= The problem =
Edit the rows below, from the start of the records through the line containing "True or false: Đại", by replacing "biggest" with "largest". Give back only that stretch, with everything else unchanged.

[Records from a dataset]
----
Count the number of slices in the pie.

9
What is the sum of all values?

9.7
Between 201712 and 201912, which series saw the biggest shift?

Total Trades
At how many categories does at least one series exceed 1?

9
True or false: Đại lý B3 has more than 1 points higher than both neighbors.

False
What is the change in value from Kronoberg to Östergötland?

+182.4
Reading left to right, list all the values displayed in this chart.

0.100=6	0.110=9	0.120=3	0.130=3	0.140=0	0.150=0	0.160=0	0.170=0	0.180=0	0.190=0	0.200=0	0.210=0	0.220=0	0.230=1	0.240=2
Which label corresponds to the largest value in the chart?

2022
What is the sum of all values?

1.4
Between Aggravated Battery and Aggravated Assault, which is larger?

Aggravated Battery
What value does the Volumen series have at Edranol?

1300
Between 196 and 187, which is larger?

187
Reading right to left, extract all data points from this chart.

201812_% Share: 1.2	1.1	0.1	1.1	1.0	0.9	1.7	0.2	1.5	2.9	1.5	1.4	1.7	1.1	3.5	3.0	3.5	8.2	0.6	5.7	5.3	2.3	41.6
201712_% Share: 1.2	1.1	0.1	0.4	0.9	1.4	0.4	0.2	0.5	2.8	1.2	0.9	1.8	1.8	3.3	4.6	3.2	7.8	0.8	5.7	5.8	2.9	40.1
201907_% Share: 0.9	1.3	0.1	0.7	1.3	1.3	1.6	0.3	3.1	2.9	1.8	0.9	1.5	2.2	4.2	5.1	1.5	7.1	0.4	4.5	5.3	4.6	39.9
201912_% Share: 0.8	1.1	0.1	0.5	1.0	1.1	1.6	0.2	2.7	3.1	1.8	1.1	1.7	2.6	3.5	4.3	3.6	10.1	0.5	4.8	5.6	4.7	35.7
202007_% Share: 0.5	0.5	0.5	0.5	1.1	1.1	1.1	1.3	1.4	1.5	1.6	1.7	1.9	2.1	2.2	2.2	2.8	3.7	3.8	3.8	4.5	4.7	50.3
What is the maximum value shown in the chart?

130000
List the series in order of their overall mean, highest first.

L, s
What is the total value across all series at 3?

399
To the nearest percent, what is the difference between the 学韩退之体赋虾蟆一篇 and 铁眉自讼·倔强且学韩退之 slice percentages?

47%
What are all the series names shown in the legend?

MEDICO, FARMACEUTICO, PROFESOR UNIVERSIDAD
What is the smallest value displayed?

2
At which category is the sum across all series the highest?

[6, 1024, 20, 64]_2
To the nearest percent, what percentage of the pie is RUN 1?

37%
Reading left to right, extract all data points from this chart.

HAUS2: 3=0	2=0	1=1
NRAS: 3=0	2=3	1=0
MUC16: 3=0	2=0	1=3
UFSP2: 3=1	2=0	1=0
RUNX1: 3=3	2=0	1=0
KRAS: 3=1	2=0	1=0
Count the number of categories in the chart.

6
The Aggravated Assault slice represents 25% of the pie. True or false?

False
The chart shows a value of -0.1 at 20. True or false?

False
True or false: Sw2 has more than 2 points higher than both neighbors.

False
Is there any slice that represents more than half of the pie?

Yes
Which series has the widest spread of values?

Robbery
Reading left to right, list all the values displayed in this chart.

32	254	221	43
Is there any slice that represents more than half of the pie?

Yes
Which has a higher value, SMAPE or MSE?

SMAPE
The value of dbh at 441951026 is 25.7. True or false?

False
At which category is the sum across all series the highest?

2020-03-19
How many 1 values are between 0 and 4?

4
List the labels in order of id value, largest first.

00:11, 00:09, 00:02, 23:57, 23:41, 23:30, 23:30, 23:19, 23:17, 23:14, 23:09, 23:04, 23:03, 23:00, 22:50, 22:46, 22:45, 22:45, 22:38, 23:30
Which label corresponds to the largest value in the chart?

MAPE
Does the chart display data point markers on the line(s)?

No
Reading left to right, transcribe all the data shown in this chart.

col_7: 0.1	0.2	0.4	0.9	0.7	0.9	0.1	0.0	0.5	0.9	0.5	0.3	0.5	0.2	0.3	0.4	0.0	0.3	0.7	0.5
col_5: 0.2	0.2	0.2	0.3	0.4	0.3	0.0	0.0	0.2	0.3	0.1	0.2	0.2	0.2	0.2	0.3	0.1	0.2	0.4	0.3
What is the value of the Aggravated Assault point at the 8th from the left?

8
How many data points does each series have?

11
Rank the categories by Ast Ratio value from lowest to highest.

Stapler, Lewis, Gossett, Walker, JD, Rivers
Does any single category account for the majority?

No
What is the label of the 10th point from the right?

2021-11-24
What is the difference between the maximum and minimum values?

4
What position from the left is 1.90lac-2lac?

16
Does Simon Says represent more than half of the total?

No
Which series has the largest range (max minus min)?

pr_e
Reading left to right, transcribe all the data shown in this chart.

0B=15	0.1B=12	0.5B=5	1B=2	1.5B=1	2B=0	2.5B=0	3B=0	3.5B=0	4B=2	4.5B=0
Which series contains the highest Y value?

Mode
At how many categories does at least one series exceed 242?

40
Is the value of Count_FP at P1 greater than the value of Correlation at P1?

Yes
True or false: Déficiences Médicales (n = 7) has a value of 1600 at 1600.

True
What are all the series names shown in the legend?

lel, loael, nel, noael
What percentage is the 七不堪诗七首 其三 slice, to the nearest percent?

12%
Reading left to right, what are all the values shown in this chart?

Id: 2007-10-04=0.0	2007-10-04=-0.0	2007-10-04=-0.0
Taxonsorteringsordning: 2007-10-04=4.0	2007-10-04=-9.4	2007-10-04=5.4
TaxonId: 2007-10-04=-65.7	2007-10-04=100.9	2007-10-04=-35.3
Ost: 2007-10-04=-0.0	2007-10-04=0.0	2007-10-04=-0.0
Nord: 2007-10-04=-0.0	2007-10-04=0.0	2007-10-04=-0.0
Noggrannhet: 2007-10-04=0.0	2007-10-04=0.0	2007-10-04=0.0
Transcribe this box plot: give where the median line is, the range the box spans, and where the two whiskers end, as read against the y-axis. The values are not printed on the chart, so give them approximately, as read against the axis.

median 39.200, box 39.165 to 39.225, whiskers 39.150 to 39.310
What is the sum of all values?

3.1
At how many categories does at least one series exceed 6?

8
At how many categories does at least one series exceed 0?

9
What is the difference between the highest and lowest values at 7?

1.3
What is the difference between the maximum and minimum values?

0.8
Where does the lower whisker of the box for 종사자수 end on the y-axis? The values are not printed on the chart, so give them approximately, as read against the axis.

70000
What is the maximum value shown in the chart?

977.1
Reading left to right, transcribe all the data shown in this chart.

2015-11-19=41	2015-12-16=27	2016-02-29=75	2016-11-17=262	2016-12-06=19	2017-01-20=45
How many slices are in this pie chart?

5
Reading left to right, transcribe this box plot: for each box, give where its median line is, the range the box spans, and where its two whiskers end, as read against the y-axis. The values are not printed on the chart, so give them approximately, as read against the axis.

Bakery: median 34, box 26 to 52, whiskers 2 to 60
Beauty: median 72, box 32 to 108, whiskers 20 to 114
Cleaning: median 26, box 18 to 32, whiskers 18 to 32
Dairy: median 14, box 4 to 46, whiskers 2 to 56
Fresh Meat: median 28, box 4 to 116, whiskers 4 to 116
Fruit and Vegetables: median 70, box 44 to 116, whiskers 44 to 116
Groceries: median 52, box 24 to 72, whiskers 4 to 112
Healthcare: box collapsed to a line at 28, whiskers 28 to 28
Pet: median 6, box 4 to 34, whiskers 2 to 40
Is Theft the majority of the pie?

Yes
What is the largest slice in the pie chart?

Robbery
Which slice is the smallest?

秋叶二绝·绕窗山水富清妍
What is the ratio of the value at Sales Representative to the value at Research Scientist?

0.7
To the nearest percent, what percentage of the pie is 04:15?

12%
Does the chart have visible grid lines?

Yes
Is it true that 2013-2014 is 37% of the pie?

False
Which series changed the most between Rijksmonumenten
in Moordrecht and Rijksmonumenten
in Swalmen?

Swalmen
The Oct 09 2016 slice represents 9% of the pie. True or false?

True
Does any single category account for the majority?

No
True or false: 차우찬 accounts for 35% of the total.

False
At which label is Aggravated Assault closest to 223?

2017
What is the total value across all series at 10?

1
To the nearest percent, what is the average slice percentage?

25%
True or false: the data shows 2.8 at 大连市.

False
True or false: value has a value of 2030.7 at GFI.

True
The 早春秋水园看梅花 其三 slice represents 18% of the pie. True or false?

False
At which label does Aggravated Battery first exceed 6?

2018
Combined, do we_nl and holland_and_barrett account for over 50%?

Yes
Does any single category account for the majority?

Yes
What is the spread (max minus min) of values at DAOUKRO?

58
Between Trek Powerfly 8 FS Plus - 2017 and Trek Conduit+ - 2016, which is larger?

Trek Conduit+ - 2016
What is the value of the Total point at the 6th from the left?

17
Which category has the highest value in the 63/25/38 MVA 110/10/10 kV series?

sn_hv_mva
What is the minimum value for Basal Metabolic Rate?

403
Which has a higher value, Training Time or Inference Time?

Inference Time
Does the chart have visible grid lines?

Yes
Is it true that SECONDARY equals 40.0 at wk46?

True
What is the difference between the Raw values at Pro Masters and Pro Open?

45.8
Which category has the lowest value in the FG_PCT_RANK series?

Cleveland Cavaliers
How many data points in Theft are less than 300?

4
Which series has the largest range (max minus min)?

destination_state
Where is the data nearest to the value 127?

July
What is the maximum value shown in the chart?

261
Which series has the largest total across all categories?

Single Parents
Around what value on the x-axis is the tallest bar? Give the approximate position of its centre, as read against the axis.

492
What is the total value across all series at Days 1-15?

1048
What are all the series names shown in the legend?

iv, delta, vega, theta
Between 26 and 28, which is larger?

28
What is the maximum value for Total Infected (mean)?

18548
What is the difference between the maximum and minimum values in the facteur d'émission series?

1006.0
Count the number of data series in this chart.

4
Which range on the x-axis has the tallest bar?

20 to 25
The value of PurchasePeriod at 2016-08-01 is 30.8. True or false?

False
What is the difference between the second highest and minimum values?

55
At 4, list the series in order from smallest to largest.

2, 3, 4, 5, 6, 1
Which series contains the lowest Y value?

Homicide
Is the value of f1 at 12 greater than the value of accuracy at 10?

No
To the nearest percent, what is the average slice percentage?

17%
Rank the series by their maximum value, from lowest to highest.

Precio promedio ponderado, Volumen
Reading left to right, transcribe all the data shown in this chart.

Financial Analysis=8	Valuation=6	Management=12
----
= Result of the exercise =
Count the number of slices in the pie.

9
What is the sum of all values?

9.7
Between 201712 and 201912, which series saw the largest shift?

Total Trades
At how many categories does at least one series exceed 1?

9
True or false: Đại lý B3 has more than 1 points higher than both neighbors.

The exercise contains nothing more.